------ Отрывок текста
И ещё об амазонке

Елена Шувалова
         


   Эта амазонка в "Детстве Никиты", на старинном портрете над очагом... 

   Она, как мы подумали, - сама Диана, - и сама Исида, - та самая богиня с голубыми волосами.
   Всё сходится: на даму с портрета удивительно похожа девочка Лиля с двумя голубыми бантами (у них - "одно и то же лицо" - по первой редакции повести); девочка Лиля в свою очередь стала прототипом куколки Мальвины с голубыми волосами, а куколки-марионетки ведут свою историю - от мистерий Исиды и Осириса, в которых богов "играли" куклы.

   Но она - дама эта на портрете - амазонка, - то есть, в амазонке, - только ли с Дианой здесь связь?.. Не поискать ли нам кого-нибудь поближе, какую-нибудь "амазонку"?

   Роман Новалиса "Гейнрих фон Офтердинген" послужил для А.Н. Толстого во многом основой для его сказки о Буратино, - и сам золотой ключик взят именно оттуда ( как установила Е.Д. Толстая), и озеро, и пещера со столбом голубого света, - всё это есть у Новалиса... И волшебная книга, - кстати, - как мы о ней забыли? Она так же - по-видимому - взята из этого романа немецкого романтика самого начала XIX века. (О книге мы потом ещё поговорим поподробней).

  Сам же роман Новалиса основан, - то есть, - написан в пику роману И.-В. Гёте "Годы учения Вильгельма Мейстера". И вот в этом-то "Вильгельме Мейстере" есть дама-амазонка. Прекрасная дама возникает перед раненым героем на коне в костюме амазонки, и оказывает ему помощь. Является - как ангел милосердия, - и потом исчезает - кажется - бесследно... И только в самом конце романа Вильгельм снова встречает её и узнаёт, кто она. Девушку эту зовут русским именем Наталья; она становится его женой.

  Думаем, что А.Н. Толстой имел ввиду под своей "амазонкой" в чём-то вот эту гётевскую амазонку.

   Почти буквально совпадает сцена в первом варианте повести "Детство Никиты", - когда Никита смотрит на портрет и на Лилю, и видит, что у Дамы и у девочки - одно и то же лицо.
------------
Продолжите текст об амазонке с портрета в «Детстве Никиты», начиная сразу после его последнего предложения.
------ Сохранённые записи
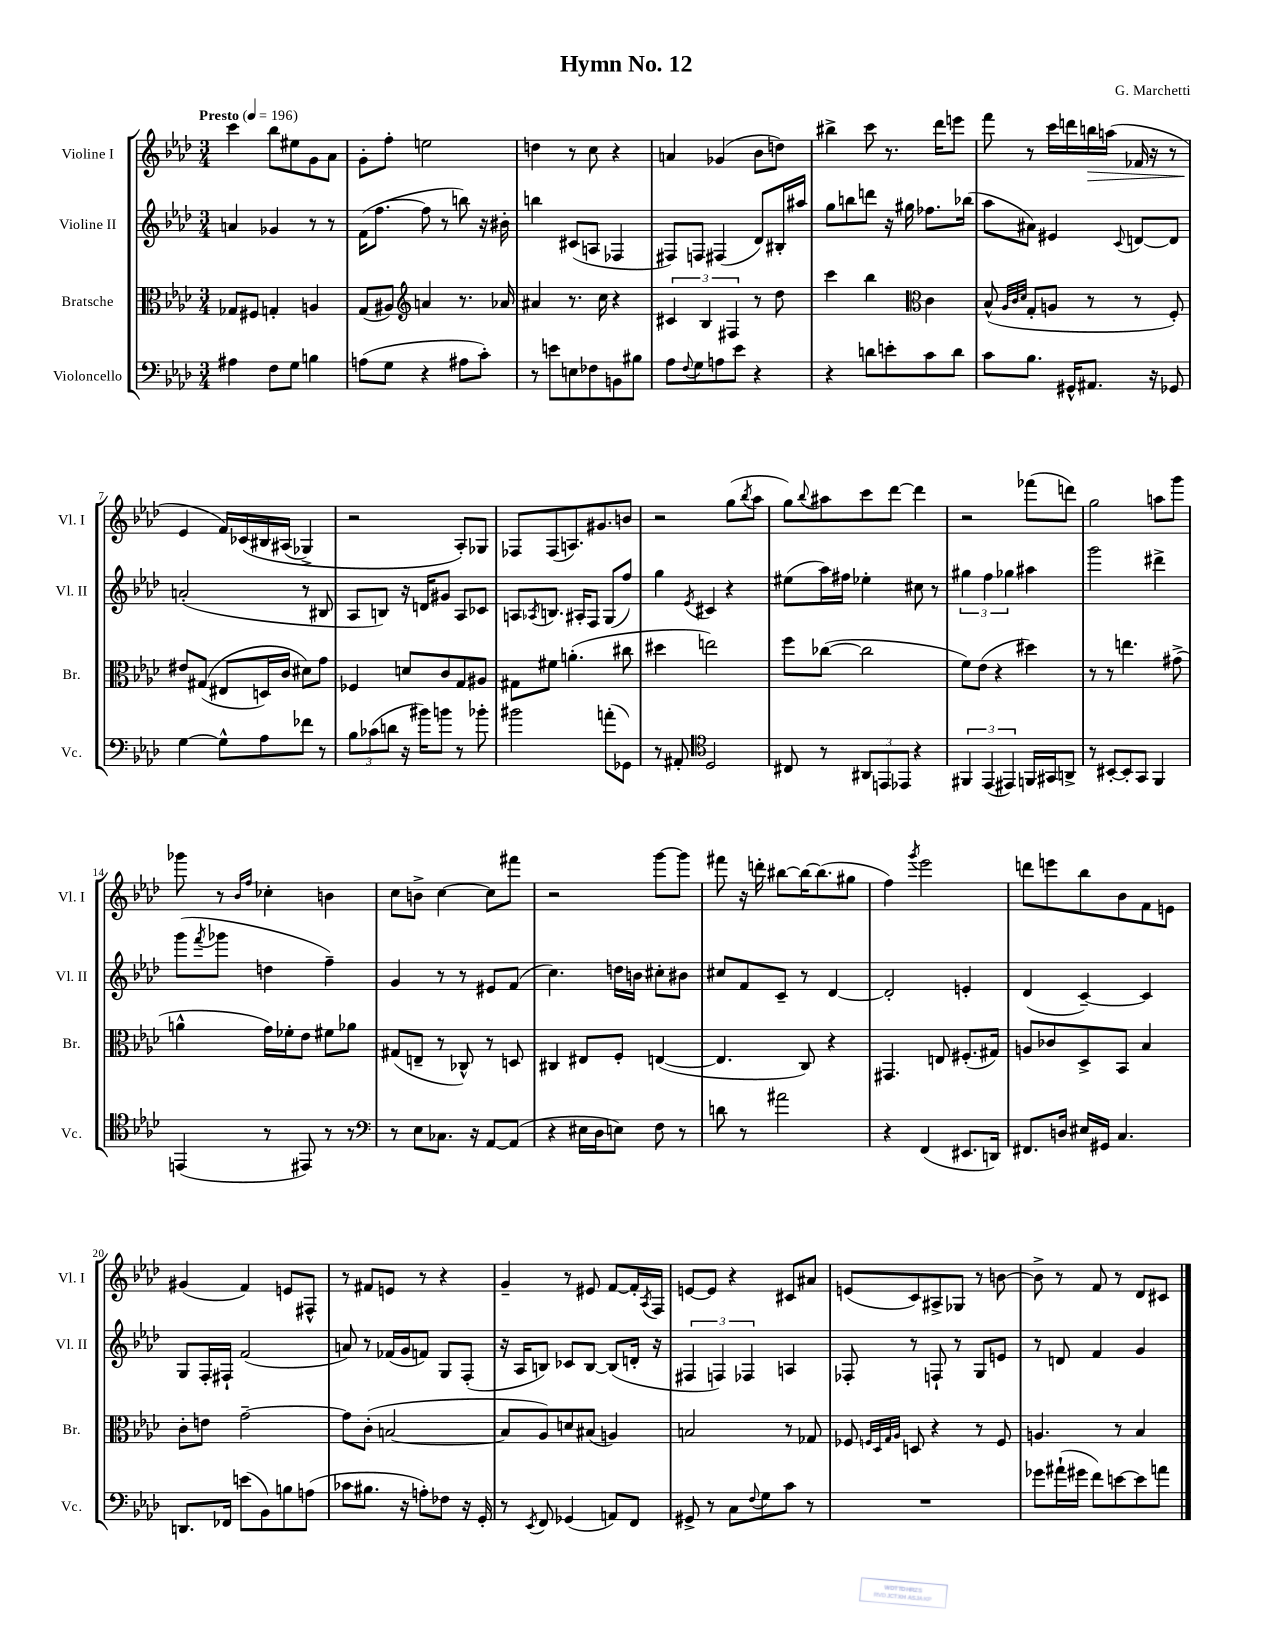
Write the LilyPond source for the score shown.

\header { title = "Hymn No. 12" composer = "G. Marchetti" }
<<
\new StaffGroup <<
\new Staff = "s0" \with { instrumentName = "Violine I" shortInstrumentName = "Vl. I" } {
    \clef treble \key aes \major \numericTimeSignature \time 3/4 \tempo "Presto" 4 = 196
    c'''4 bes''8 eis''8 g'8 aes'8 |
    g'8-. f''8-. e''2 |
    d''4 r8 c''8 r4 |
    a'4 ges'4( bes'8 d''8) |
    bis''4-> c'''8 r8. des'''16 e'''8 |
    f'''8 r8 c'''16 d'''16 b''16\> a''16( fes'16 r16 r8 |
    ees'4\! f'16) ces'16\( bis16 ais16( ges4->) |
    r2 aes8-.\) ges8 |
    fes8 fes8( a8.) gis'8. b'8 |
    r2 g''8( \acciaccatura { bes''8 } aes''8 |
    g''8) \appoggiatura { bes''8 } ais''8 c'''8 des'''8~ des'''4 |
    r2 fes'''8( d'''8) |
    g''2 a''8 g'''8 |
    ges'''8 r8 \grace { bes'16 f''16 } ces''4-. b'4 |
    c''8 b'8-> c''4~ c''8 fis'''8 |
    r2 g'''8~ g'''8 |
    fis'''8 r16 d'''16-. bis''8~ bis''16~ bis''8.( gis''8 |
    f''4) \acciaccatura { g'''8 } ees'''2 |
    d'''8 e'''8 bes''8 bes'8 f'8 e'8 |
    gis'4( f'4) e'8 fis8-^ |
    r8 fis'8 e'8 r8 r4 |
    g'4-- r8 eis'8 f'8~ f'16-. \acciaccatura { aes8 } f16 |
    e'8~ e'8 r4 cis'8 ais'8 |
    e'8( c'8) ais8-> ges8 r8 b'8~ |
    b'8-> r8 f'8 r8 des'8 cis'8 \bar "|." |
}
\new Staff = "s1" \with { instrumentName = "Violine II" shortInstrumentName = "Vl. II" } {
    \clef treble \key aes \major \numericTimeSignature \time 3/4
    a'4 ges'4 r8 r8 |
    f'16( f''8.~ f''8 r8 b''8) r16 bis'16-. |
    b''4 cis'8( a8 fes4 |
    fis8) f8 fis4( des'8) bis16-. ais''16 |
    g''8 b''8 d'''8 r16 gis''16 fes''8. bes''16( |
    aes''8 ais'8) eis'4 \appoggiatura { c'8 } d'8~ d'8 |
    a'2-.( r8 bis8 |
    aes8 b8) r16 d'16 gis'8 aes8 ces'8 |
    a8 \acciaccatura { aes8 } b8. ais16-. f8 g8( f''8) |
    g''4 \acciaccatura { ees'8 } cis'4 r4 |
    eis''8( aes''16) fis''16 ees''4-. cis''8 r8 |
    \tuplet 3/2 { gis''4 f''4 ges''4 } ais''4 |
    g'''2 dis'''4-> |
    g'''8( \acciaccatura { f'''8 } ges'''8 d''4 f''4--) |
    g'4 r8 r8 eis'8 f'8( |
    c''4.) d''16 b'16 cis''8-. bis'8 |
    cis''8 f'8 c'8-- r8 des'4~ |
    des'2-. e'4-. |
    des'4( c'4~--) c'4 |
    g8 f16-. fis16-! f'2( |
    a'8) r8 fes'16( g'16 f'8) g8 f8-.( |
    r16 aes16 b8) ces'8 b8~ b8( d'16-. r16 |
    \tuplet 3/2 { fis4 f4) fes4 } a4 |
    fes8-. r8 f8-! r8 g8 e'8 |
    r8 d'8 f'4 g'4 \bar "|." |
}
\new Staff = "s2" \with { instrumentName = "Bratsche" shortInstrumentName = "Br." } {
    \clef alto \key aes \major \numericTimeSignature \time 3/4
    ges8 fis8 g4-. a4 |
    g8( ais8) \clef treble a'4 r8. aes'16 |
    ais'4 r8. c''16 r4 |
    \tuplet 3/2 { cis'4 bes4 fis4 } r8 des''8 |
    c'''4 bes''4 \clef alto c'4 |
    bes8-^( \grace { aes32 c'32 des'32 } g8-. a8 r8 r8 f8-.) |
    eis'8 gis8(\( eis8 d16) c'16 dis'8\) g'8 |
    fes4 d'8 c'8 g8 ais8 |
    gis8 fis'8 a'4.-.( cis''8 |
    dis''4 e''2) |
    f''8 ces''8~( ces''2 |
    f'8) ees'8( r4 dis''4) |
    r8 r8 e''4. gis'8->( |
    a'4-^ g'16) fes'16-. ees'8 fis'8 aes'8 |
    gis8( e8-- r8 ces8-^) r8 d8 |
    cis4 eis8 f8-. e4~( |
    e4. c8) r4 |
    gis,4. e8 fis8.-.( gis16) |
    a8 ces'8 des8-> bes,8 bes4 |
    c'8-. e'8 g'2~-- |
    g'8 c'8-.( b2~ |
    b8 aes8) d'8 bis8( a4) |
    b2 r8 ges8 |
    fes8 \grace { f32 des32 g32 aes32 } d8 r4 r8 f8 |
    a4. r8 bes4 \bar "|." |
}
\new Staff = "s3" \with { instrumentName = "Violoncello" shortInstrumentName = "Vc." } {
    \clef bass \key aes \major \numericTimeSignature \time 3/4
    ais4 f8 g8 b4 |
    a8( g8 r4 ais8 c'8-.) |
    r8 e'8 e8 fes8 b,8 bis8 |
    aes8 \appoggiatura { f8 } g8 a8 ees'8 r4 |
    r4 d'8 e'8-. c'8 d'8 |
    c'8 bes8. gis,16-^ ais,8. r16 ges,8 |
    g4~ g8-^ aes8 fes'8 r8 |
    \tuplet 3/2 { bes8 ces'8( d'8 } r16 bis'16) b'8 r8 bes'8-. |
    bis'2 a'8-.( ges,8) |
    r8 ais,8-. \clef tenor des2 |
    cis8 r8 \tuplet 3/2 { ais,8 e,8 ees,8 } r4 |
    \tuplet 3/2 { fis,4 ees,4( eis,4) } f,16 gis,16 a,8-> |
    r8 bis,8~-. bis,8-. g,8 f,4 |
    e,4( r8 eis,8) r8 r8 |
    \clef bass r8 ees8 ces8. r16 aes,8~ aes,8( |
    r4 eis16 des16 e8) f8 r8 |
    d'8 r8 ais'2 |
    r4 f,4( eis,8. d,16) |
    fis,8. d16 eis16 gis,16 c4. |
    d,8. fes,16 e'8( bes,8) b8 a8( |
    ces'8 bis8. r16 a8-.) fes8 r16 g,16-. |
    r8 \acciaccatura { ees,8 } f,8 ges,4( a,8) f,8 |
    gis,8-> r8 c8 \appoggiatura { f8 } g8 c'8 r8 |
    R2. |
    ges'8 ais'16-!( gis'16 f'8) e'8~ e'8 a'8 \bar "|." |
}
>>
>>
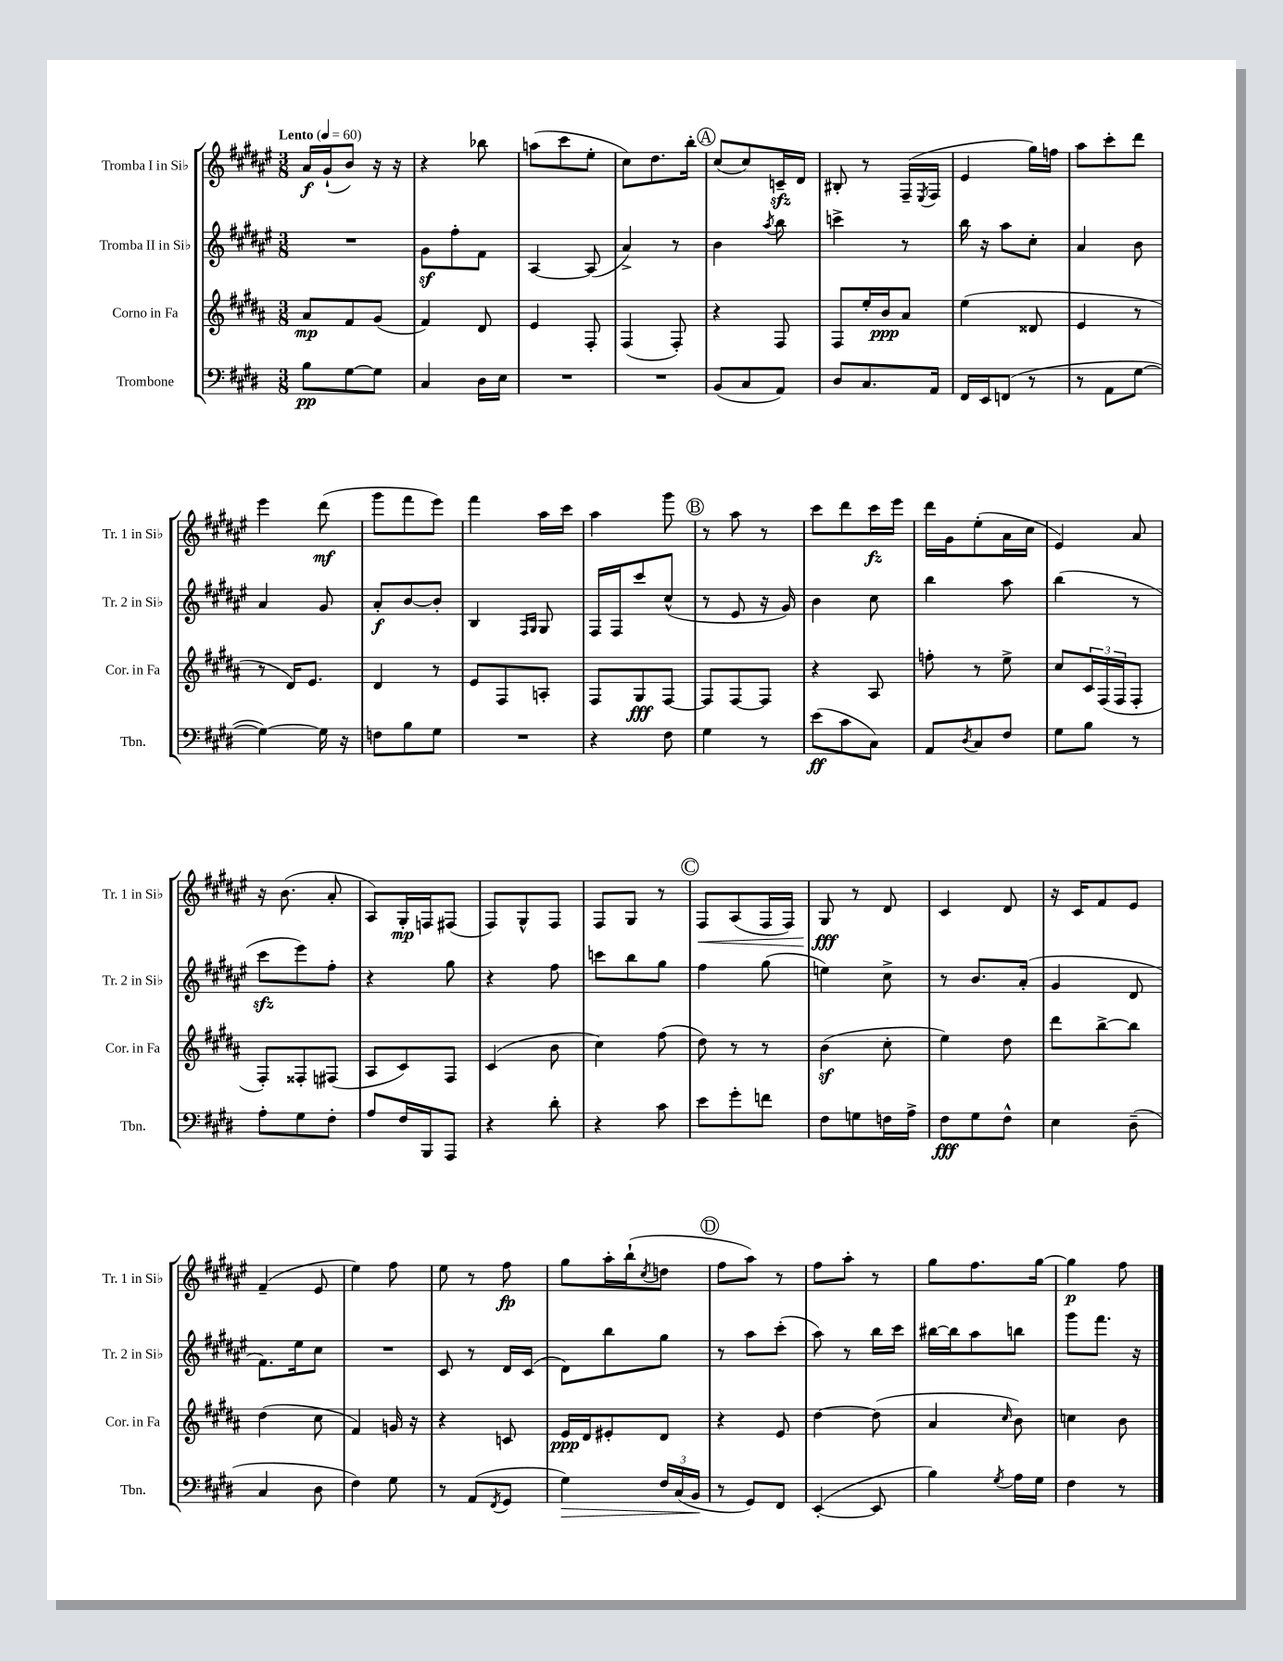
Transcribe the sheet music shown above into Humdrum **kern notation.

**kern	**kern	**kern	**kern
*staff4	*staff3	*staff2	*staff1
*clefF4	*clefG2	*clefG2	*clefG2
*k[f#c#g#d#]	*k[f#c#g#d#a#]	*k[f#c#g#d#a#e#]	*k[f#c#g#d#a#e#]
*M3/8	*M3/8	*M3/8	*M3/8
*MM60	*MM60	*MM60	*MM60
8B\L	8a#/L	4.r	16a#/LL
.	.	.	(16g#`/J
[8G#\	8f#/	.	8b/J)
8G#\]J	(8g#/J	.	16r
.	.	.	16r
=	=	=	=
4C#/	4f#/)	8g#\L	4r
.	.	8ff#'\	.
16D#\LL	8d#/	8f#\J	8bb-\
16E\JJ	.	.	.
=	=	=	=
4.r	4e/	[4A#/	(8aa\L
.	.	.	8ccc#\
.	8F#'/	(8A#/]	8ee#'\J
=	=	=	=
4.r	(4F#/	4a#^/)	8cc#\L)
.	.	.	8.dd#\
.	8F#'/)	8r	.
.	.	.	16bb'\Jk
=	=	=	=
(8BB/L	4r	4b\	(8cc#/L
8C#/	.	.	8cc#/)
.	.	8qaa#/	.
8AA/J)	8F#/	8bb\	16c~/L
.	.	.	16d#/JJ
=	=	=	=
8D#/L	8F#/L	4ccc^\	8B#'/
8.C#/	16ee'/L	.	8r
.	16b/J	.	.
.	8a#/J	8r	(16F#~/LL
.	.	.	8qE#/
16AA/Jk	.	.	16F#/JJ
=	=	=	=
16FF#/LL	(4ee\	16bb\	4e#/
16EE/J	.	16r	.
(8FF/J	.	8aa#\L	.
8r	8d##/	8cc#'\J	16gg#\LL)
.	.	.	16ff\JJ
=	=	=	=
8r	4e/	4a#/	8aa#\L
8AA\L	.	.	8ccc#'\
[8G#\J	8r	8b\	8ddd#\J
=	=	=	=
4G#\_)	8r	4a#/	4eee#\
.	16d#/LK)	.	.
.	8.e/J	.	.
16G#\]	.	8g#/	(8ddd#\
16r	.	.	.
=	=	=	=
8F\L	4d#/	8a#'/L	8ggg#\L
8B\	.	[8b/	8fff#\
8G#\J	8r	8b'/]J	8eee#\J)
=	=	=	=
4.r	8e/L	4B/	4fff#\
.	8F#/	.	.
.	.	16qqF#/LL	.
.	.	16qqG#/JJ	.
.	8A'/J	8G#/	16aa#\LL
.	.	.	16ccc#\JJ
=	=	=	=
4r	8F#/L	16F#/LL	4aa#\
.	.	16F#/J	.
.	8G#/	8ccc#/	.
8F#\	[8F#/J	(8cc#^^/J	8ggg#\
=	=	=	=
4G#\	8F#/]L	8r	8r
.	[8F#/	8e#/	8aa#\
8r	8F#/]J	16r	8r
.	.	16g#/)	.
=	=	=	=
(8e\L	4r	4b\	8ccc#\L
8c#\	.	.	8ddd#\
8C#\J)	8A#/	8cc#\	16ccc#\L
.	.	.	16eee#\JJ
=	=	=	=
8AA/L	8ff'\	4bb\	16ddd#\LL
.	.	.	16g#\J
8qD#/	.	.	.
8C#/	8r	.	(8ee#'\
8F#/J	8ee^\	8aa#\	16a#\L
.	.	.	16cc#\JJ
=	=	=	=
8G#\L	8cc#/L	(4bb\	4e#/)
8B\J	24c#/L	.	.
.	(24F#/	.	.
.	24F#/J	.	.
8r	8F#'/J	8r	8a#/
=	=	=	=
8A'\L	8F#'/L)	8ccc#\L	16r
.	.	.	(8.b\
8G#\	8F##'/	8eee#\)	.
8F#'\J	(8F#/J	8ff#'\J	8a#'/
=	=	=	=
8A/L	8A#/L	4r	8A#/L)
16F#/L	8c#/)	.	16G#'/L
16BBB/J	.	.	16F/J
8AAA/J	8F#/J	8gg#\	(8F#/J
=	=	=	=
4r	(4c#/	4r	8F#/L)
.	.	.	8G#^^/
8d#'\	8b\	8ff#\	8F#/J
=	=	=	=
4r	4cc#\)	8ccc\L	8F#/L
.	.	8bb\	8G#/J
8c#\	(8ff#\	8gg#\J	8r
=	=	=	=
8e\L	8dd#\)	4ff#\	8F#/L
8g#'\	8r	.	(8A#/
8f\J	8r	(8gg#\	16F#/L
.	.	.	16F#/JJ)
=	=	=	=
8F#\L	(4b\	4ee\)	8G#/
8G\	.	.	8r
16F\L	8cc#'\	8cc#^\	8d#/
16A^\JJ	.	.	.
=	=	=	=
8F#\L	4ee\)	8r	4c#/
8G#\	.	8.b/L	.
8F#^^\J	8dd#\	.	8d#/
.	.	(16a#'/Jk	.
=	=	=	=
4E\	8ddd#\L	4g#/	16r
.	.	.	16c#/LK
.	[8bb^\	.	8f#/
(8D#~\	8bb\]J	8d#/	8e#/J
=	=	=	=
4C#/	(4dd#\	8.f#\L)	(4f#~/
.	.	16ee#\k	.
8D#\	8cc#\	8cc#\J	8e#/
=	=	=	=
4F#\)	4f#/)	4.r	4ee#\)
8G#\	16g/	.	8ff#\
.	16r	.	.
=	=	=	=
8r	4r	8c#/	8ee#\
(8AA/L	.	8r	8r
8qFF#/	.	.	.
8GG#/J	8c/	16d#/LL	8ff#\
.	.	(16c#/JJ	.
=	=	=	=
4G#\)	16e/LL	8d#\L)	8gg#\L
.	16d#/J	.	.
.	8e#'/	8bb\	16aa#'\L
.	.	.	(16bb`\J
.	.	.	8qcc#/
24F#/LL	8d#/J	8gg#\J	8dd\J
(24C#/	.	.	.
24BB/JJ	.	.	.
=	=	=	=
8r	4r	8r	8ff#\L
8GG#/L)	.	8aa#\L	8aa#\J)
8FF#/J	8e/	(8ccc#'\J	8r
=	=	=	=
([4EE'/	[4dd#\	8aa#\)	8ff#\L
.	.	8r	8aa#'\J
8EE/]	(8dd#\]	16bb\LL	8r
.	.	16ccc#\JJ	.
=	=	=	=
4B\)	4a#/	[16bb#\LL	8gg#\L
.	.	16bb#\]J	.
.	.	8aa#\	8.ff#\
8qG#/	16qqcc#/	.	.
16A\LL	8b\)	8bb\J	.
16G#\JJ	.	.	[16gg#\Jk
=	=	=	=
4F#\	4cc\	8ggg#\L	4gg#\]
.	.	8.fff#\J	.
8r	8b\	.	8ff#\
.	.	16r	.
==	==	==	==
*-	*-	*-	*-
------------
Ответ к заданию -
   Вильгельм вообще сначала принимает портрет родственницы Натальи - её покойной тётушки, - за портрет её самой, - настолько эти женщины схожи. Кроме этого портрета, в доме Натальи оказываются картины деда нашего героя, которые продали, когда Вильгельм был мальчиком десяти лет ( столько лет исполняется в повести и Никите.)  То есть, Вильгельм оказывается в окружении фамильных ценностей, среди которых - портрет дамы, - очень похожей на амазонку Наталью. Никита так же среди фамильных портретов видит портрет амазонки. Мы потому и полагаем, что амазонка она прежде всего - вслед за гётевской амазонкой Натальей.  И уже полную идентичность мы находим в определениях амазонки на картине над камином и амазонки Натальи: герои восклицают и о той, и о другой: "Это она!"


  Зачем это нужно было Толстому - чтобы его амазонка походила на гётевскую Наталью?

  Может быть, затем  это нужно было Толстому, что был один поэт, у которого жена так же была Наталья, и чудо как хороша была она в костюме амазонки, - мчащаяся по дорожке среди дач Каменного острова, в то - последнее - лето...

  Хотя само слово "амазонка" - не из лексикона этого поэта. Слово "амазонка" - по Геродоту, - толкуется как "мужеубийца".

  Иоганн же Вольфганг Гёте его - похоже, - никак не толкует, ограничившись романтическим образом девушки на коне в костюме, который назывался "амазонка", - хотя с костюмом настоящих амазонок у него не было уже ничего общего... Ну, и  - наверное, - Гёте прозревал в ней Диану (предводительницу амазонок) - романтическую богиню Луны. С настоящей Дианой - дикой и своевольной богиней - у его нежной амазонки Натальи так же мало сходства;  сходство - только с романтической (романтизированной?) его ипостасью.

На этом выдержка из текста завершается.